Document segment:

Globalisation in the Americas
Newcastle, Inglaterra, Março 2009
**Postgraduate conference announcement and advance call for abstracts**
NIASSH, Newcastle Institute for the Arts, Social Sciences and Humanities,
Newcastle University, ARG, Americas Research Group Postgraduate
About the Americas Research Group at Newcastle University
The Americas Research Group at Newcastle University has existed since 2003. It brings together scholars who work on all parts of the Americas at Newcastle, and other regional universities, to explore connections and comparisons across the hemisphere, and across disciplines. In recent years the Group has organized workshops, lectures, seminars, postgraduate conferences and discussion groups on a wide variety of themes, and we would like to invite postgraduate researchers to our next conference:
Globalisation in the Americas: Interactions and Reactions
For further information about ARG events, please visit our website at:
http://www.ncl.ac.uk/niassh/americas/
Venue: Newcastle University, UK
Date: 11th March 2009
Keynote: Mrs. Rosemary Thorp, Emeritus Fellow of St Antony’s College, Oxford University
Call for Papers
Journalist, economist and leading commentator on globalisation, migration and European issues, Philippe Legrain, offers the following definition of globalisation:
This ugly word is shorthand for how our lives are becoming increasingly intertwined with those of distant people and places around the world-economically, politically, and culturally. These links are not always new, but they are more pervasive than ever before. (Legrain, 2002: 4)
Legrain’s description of globalisation as an ‘ugly word’ attests to the controversy surrounding what is more neutrally described as the increasing interconnectedness of modern life. These connections embrace economics, politics and culture on the global, local and personal scales. For many commentators this phenomenon is nothing new but represents an intensification of continuing processes of global integration.

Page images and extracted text
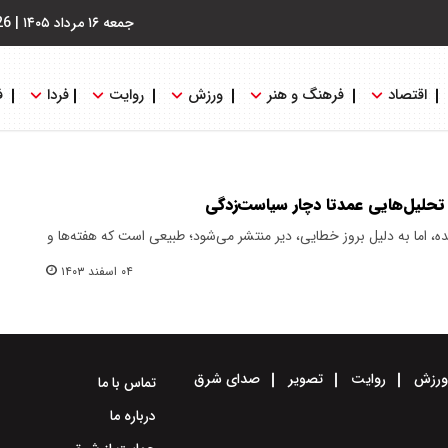
جمعه ۱۶ مرداد ۱۴۰۵
|
26
اقتصاد
فرهنگ و هنر
ورزش
روایت
فردا
ف
ا تحلیل‌هایی عمدتا دچار سیاست‌زدگی
اما به ‌‌دلیل بروز خطایی، دیر منتشر می‌شود؛ طبیعی‌ است که هفته‌ها و
۰۴ اسفند ۱۴۰۳
رزش
روایت
تصویر
صدای شرق
تماس با ما
درباره ما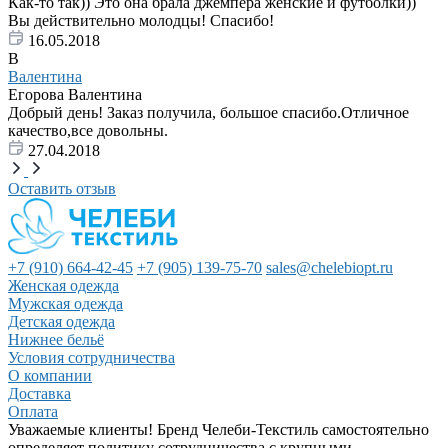
Как-то так)) Это она брала джемпера женские и футболки))
Вы действительно молодцы! Спасибо!
16.05.2018
В
Валентина
Егорова Валентина
Добрый день! Заказ получила, большое спасибо.Отличное
качество,все довольны.
27.04.2018
Оставить отзыв
+7 (910) 664-42-45
+7 (905) 139-75-70
sales@chelebiopt.ru
Женская одежда
Мужская одежда
Детская одежда
Нижнее бельё
Условия сотрудничества
О компании
Доставка
Оплата
Уважаемые клиенты! Бренд Челеби-Текстиль самостоятельно
определяет политику сотрудничества с крупными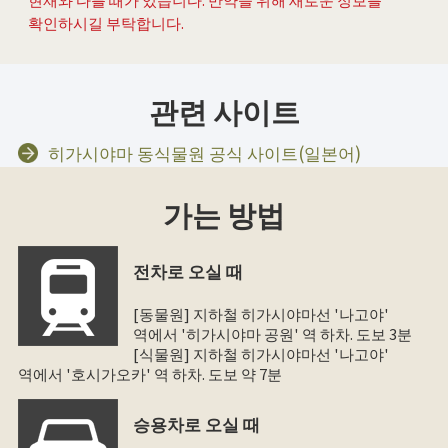
확인하시길 부탁합니다.
관련 사이트
히가시야마 동식물원 공식 사이트(일본어)
가는 방법
전차로 오실 때
[동물원] 지하철 히가시야마선 '나고야'
역에서 '히가시야마 공원' 역 하차. 도보 3분
[식물원] 지하철 히가시야마선 '나고야'
역에서 '호시가오카' 역 하차. 도보 약 7분
승용차로 오실 때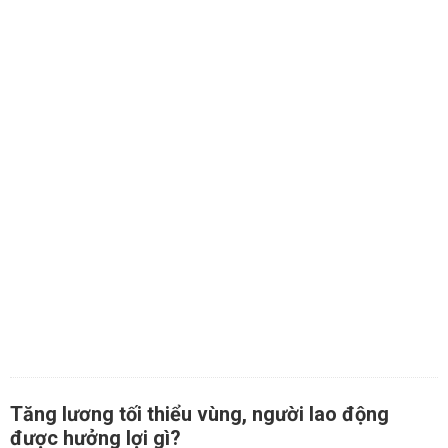
Tăng lương tối thiểu vùng, người lao động
được hưởng lợi gì?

Exercise: Continue the call for papers for the postgraduate conference on globalisation in the Americas, picking up after its last sentence.

Exercise output:
The Americas are particularly pertinent sites in discussions of globalisation, both because of their historical and present-day geo-political positions. Columbus’s fateful ‘discovery’ of the Americas in 1492 heralded the start of a truly global system of trade, and irrevocably changed the world’s political, economic and cultural configurations. The current position of the US in world power structures provokes reactions around the globe and from the ‘other’ Americas. NAFTA and the Cuban trade embargo are just two examples of the US’s controversial economic and political stances towards its Latin American neighbours. South America interacts with its Northern counterpart both in the global political and economic arenas, and also within the US itself. People of ‘Latin’ origin or descent now make up 15%, or some 45.5 million of the US population (US Census, 2008), with this figure predicted to triple by 2050 (USA
Today, 2008). This, together with growing Latino political participation, as seen in the recent US presidential election, may herald the rise of an influential political and cultural force within the US.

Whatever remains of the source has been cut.